Eighty feet beneath the officials’ feet lies a complex network of tunnels, pipes and underground streams, which combined with Hurricane Irene, Tropical Storm Lee, and Superstorm Sandy, have caused one of the most notorious and persistent urban sinkholes along the eastern seaboard.

L-R: Hein, Gallo, Schumer on a barricaded Washington Avenue

“The City of Kingston has been struggling to find a way to pay for the needed repairs, without passing an enormous burden onto the taxpayers,” Schumer explained. “So we need the federal government here to help.”
Washington Avenue traffic has been snarled by the problem since March 2011, with a price tag of $7 million, so far.
“How can they take $7million, when they have a $40 million [annual city budget], to fix this sinkhole?” the senator asked.

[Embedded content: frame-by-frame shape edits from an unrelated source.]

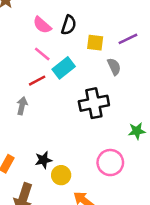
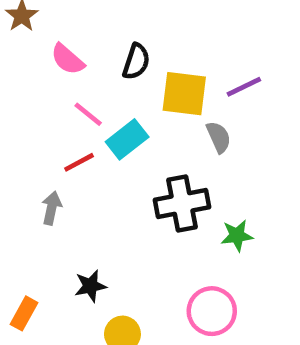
pink semicircle: (42, 25) -> (68, 59), moved
yellow square: (95, 43) -> (184, 94), size x1.5
green star: (137, 131) -> (237, 236), moved
black star: (43, 160) -> (90, 286), moved

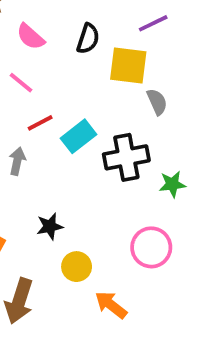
purple line: (244, 87) -> (153, 23), moved
pink line: (88, 114) -> (21, 83), moved
cyan rectangle: (127, 139) -> (78, 136), moved

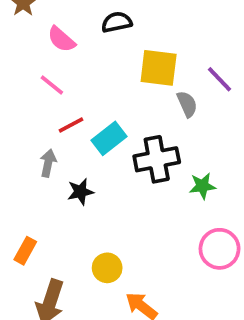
purple line: (153, 23) -> (220, 79), moved, turned 72
black semicircle: (88, 39) -> (117, 22), moved, turned -120
black star: (50, 226) -> (80, 192), moved
pink circle: (151, 247) -> (220, 249), moved

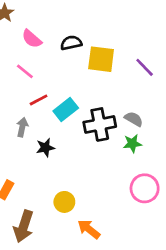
black semicircle: (117, 22) -> (71, 43), moved
gray semicircle: (187, 104) -> (134, 119), moved, turned -36

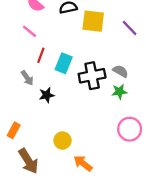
red line: (39, 100) -> (41, 55), turned -42
cyan rectangle: (66, 109) -> (64, 63), turned -30
gray arrow: (22, 127) -> (27, 78), turned 133
brown arrow: (24, 226) -> (28, 161), turned -50

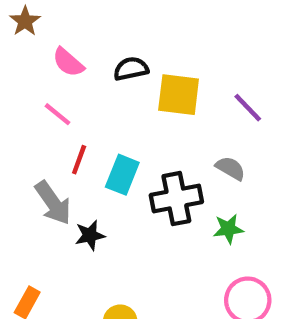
gray semicircle: (120, 71) -> (230, 168), moved
gray arrow: (27, 78) -> (53, 203), size x1.5

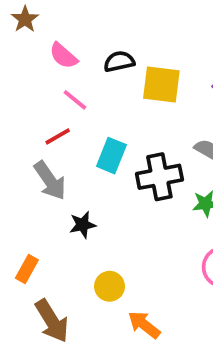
pink line: (57, 114) -> (75, 100), moved
red line: (79, 160) -> (58, 136), moved, turned 40
black star: (90, 235) -> (83, 225), moved

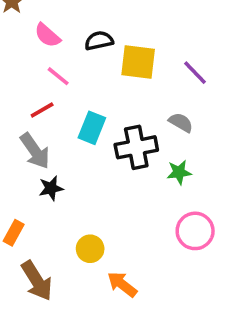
black star: (83, 225) -> (51, 188), moved

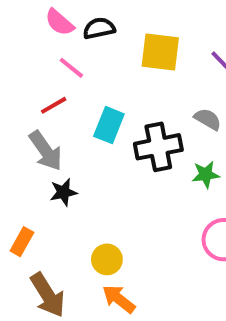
black semicircle: (99, 41) -> (99, 28), moved
orange arrow: (122, 284) -> (119, 299), moved

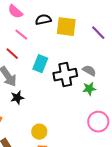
black semicircle: (99, 28) -> (43, 20), moved
red line: (54, 105) -> (12, 54), turned 72
gray semicircle: (208, 119) -> (89, 71), moved

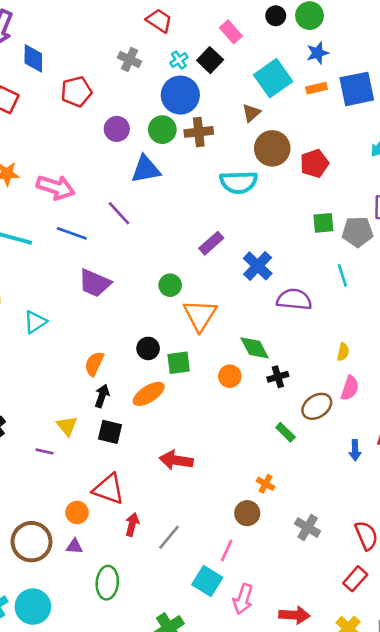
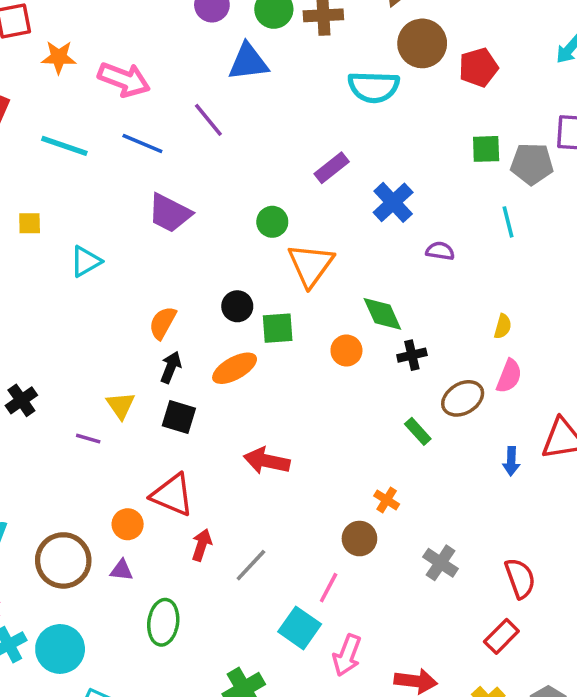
purple semicircle: (294, 299) -> (440, 251), size x0.6

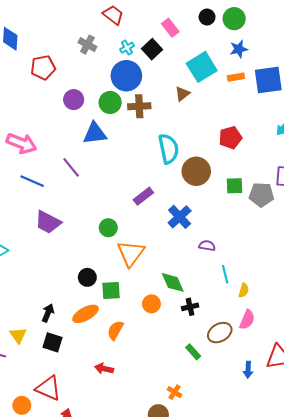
brown circle: (422, 43) -> (196, 171), moved
cyan semicircle: (374, 87) -> (169, 149), turned -104
cyan line: (508, 222) -> (225, 274), moved
orange semicircle: (163, 323) -> (115, 330), moved
red arrow: (267, 461) -> (104, 369), size x0.7

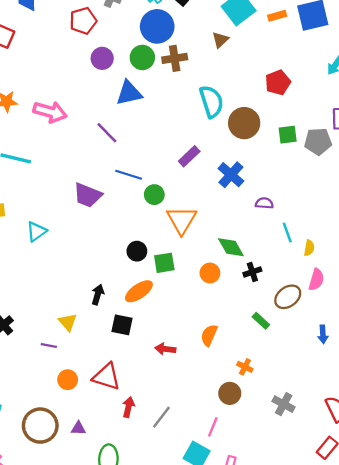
red pentagon: (43, 68) -> (83, 21), moved
blue line: (32, 181) -> (129, 175), moved
orange semicircle: (115, 330) -> (209, 335), moved
black square: (52, 342) -> (122, 325), moved
orange circle: (22, 405) -> (68, 380), moved

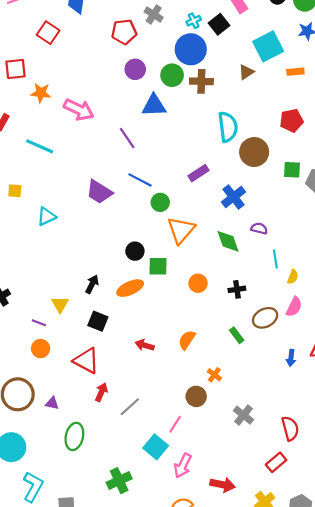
orange rectangle: (277, 16) -> (295, 72), moved
green diamond: (231, 247) -> (228, 241), moved
black square: (122, 325) -> (98, 321), moved
orange circle: (68, 380) -> (41, 349), moved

FEMA does generally not supply money to repair sinkholes, and the agency has no record of ever doing so, the senator said. “It’s not that the law says ‘don’t pay for sinkholes,’ it’s the way FEMA has interpreted the law.”
Previously, Schumer helped obtain $1.2 million from the US Economic Development Agency for part of the project, “but that’s a drop in the bucket,” the senator said.
Hein said that he witnessed a manhole cover launched 30 feet into the air at the sinkhole during Hurricane Irene, on his way to the county Emergency Management Center. “It was petrifying,” he recalled.
“Local communities are literally struggling with their budgetary responsibilities, under the yoke of unfunded mandates,” Mayor Gallo said. “It’s very difficult to get the funding to complete this kind of project.”
Schumer said he will speak to the top brass of FEMA. “We need a policy change. I’ve been able to persuade FEMA to be a lot more flexible than they used to be, we’ve had a lot of luck in many instances and I hope we have here,” Schumer maintained. “That is the biggest sinkhole I have ever come across.”